§ **Exercise text**
........

Between now and then, vaccine makers, governments and contract logistics providers will be making multiple choices over how to move the vaccines from their manufacturing sites to the point of dispensing, across the US and around the world. Already, some outlines of this process are beginning to emerge, based on various press sources.
On Nov. 27, the Wall Street Journal reported that United Air Cargo is beginning to ship Pfizer’s vaccine from sites in Kalamazoo, MI, and Puurs, Belgium. Pfizer has opted to perform its own distribution, sidestepping both the US military’s management of distribution (under Operation Warp Speed) as well as the contract let to McKesson Corporation, the US’ leading wholesaler-distributor, by the Centers for Disease Control and Prevention (CDC). Pfizer, according to multiple press reports, is also avoiding the use of active (powered) air freight containers that can ship pallets worth of drugs under temperature control. Rather, it has opted for case-level passive packaging, loaded with dry ice—perhaps to take advantage of the simplified next step in distribution, to move these cases from, say, an airport warehouse to multiple dispensing points. (Delivery of a pallet would necessitate breaking down the pallet to individual cases, along with potentially requiring repackaging.)
Pfizer’s vaccine requires storage at -70 °C (-94 °F); Moderna’s at -20°C (-4 °F); both are well below the conventional 2-8 °C (35.6-46.4 °F) setpoint for refrigerated pharmaceuticals.
United Air Cargo, according to the WSJ, has requested an exemption from an FAA requirement to limit the amount of dry ice on an aircraft; this limit exists because the carbon dioxide gas emitted from warming dry ice is a hazard to breathing. Wide-body aircrafts have a limit of 1,088 kg (2,399 lb) of dry ice typically, according to a DHL analysis, “Delivering Pandemic Resilience”; FAA will allow United to carry 6,804 kg (15,000 lb).
More to come
Depending on who’s counting, and the global location, there are well over 100 Covid-19 vaccines in development; and about a half-dozen in clinical trials expected to be reviewed by FDA for the US market. These include others based on mRNA; viral-vector vaccines; protein fragments (of the coronavirus); and deactivated coronavirus itself. Leading candidates include a viral vector type from AstraZeneca and Oxford University, and a similar one from Johnson & Johnson.

........

§ **Available data**
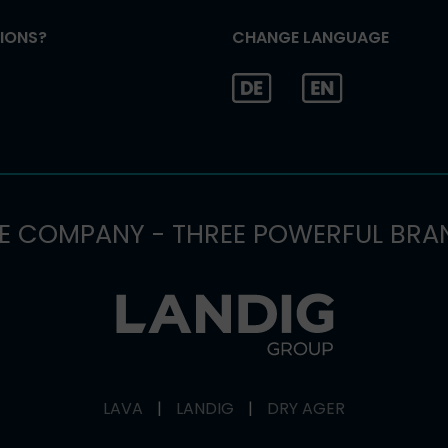
IONS?
CHANGE LANGUAGE
E COMPANY - THREE POWERFUL BRA
LAVA
|
LANDIG
|
DRY AGER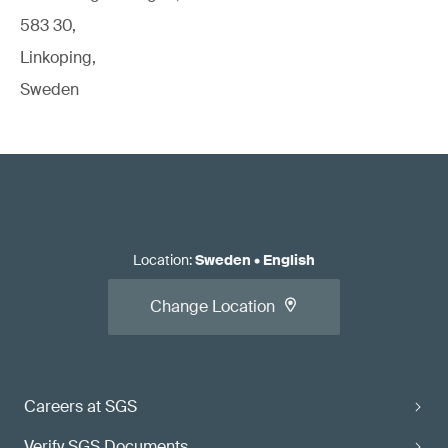
583 30,
Linkoping,
Sweden
Location
:
Sweden
•
English
Change Location
Careers at SGS
Verify SGS Documents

........

§ **Questions**
a: How much dry ice will the FAA allow United to carry, according to the vaccine distribution article?
b: Repeat the vaccine distribution article from "Between now and" to "various press sources.".
c: Carry on the vaccine distribution article from where it stops.
The rows play no part in this exercise.

§ **Answers provided**
a: 6,804 kg (15,000 lb).

b:
Between now and then, vaccine makers, governments and contract logistics providers will be making multiple choices over how to move the vaccines from their manufacturing sites to the point of dispensing, across the US and around the world. Already, some outlines of this process are beginning to emerge, based on various press sources.

c:
J&J received a $1 billion-contract from the US government for its 100 million doses of its vaccine, now in a Phase III trial. There are two potential advantages to the J&J route: a single dose (rather than the two required by Pfizer and Moderna); and 2-8 °C (35.6-46.4 °F) storage and shipping.
Luis Roman, global VP of delivery at J&J’s Janssen subsidiary, says the company is already well along in establishing manufacturing locations, warehousing and shipping for its vaccine. The vaccine is fill-finished at a Catalent facility in Wiley, IN, and Leiden, Netherlands; other “nodes,” as he puts it, are in the works. “We are leveraging the clinical capabilities of our logistics partners as we prepare for the commercial distribution,” he noted. The company has committed to 600 million dosages by the end of next year, with half of that committed to the US market. The current Phase III trial has 60,000 participants.
The 2-8 °C (35.6-46.4 °F) temperature requirement of the vaccine will allow the company to utilize standard containers and storage measures for refrigerated pharmaceuticals. In addition, the company is planning to track distribution with “real time location tags” on final packages (this implies use of RFID technology, although Roman would not confirm that).